*The data*:

= = = = = = =

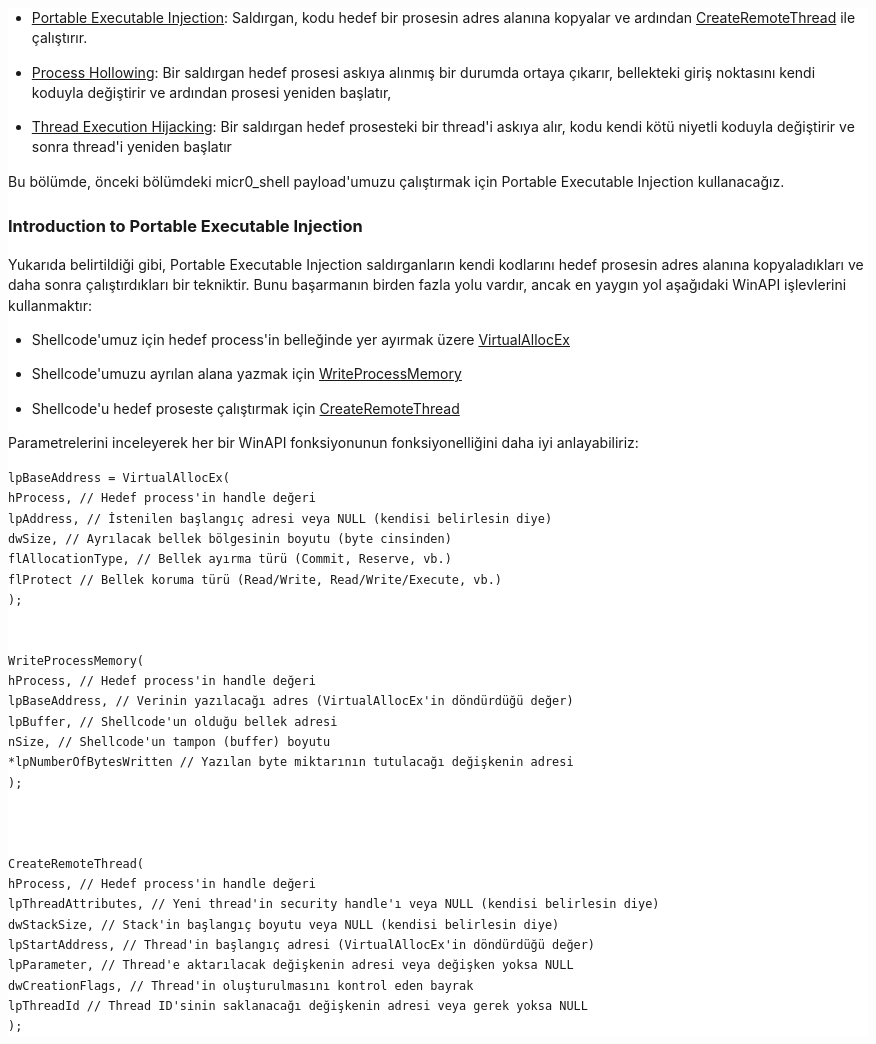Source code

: * [Portable Executable Injection](https://attack.mitre.org/techniques/T1055/002/): Saldırgan, kodu hedef bir prosesin adres alanına kopyalar ve ardından [CreateRemoteThread](https://learn.microsoft.com/en-us/windows/win32/api/processthreadsapi/nf-processthreadsapi-createremotethread) ile çalıştırır.

* [Process Hollowing](https://attack.mitre.org/techniques/T1055/012/): Bir saldırgan hedef prosesi askıya alınmış bir durumda ortaya çıkarır, bellekteki giriş noktasını kendi koduyla değiştirir ve ardından prosesi yeniden başlatır,

* [Thread Execution Hijacking](https://attack.mitre.org/techniques/T1055/003/): Bir saldırgan hedef prosesteki bir thread'i askıya alır, kodu kendi kötü niyetli koduyla değiştirir ve sonra thread'i yeniden başlatır


Bu bölümde, önceki bölümdeki micr0_shell payload'umuzu çalıştırmak için Portable Executable Injection kullanacağız.


### Introduction to Portable Executable Injection

Yukarıda belirtildiği gibi, Portable Executable Injection saldırganların kendi kodlarını hedef prosesin adres alanına kopyaladıkları ve daha sonra çalıştırdıkları bir tekniktir. Bunu başarmanın birden fazla yolu vardır, ancak en yaygın yol aşağıdaki WinAPI işlevlerini kullanmaktır:

* Shellcode'umuz için hedef process'in belleğinde yer ayırmak üzere [VirtualAllocEx](https://learn.microsoft.com/en-us/windows/win32/api/memoryapi/nf-memoryapi-virtualallocex)
* Shellcode'umuzu ayrılan alana yazmak için [WriteProcessMemory](https://learn.microsoft.com/en-us/windows/win32/api/memoryapi/nf-memoryapi-writeprocessmemory)

* Shellcode'u hedef proseste çalıştırmak için [CreateRemoteThread](https://learn.microsoft.com/en-us/windows/win32/api/processthreadsapi/nf-processthreadsapi-createremotethread)

Parametrelerini inceleyerek her bir WinAPI fonksiyonunun fonksiyonelliğini daha iyi anlayabiliriz:


```
lpBaseAddress = VirtualAllocEx(
hProcess, // Hedef process'in handle değeri
lpAddress, // İstenilen başlangıç adresi veya NULL (kendisi belirlesin diye)
dwSize, // Ayrılacak bellek bölgesinin boyutu (byte cinsinden)
flAllocationType, // Bellek ayırma türü (Commit, Reserve, vb.)
flProtect // Bellek koruma türü (Read/Write, Read/Write/Execute, vb.)
);


WriteProcessMemory(
hProcess, // Hedef process'in handle değeri
lpBaseAddress, // Verinin yazılacağı adres (VirtualAllocEx'in döndürdüğü değer)
lpBuffer, // Shellcode'un olduğu bellek adresi
nSize, // Shellcode'un tampon (buffer) boyutu
*lpNumberOfBytesWritten // Yazılan byte miktarının tutulacağı değişkenin adresi
);



CreateRemoteThread(
hProcess, // Hedef process'in handle değeri
lpThreadAttributes, // Yeni thread'in security handle'ı veya NULL (kendisi belirlesin diye)
dwStackSize, // Stack'in başlangıç boyutu veya NULL (kendisi belirlesin diye)
lpStartAddress, // Thread'in başlangıç adresi (VirtualAllocEx'in döndürdüğü değer)
lpParameter, // Thread'e aktarılacak değişkenin adresi veya değişken yoksa NULL
dwCreationFlags, // Thread'in oluşturulmasını kontrol eden bayrak
lpThreadId // Thread ID'sinin saklanacağı değişkenin adresi veya gerek yoksa NULL
);
```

= = = = = = =

*Problem to solve*: What you return must match the lines from the top of the data through the line with "Yukarıda belirtildiği gibi, Portable" exactly, with the pictures removed.

*Result of this task*:
Source code

: * [Portable Executable Injection](https://attack.mitre.org/techniques/T1055/002/): Saldırgan, kodu hedef bir prosesin adres alanına kopyalar ve ardından [CreateRemoteThread](https://learn.microsoft.com/en-us/windows/win32/api/processthreadsapi/nf-processthreadsapi-createremotethread) ile çalıştırır.

* [Process Hollowing](https://attack.mitre.org/techniques/T1055/012/): Bir saldırgan hedef prosesi askıya alınmış bir durumda ortaya çıkarır, bellekteki giriş noktasını kendi koduyla değiştirir ve ardından prosesi yeniden başlatır,

* [Thread Execution Hijacking](https://attack.mitre.org/techniques/T1055/003/): Bir saldırgan hedef prosesteki bir thread'i askıya alır, kodu kendi kötü niyetli koduyla değiştirir ve sonra thread'i yeniden başlatır


Bu bölümde, önceki bölümdeki micr0_shell payload'umuzu çalıştırmak için Portable Executable Injection kullanacağız.


### Introduction to Portable Executable Injection

Yukarıda belirtildiği gibi, Portable Executable Injection saldırganların kendi kodlarını hedef prosesin adres alanına kopyaladıkları ve daha sonra çalıştırdıkları bir tekniktir. Bunu başarmanın birden fazla yolu vardır, ancak en yaygın yol aşağıdaki WinAPI işlevlerini kullanmaktır:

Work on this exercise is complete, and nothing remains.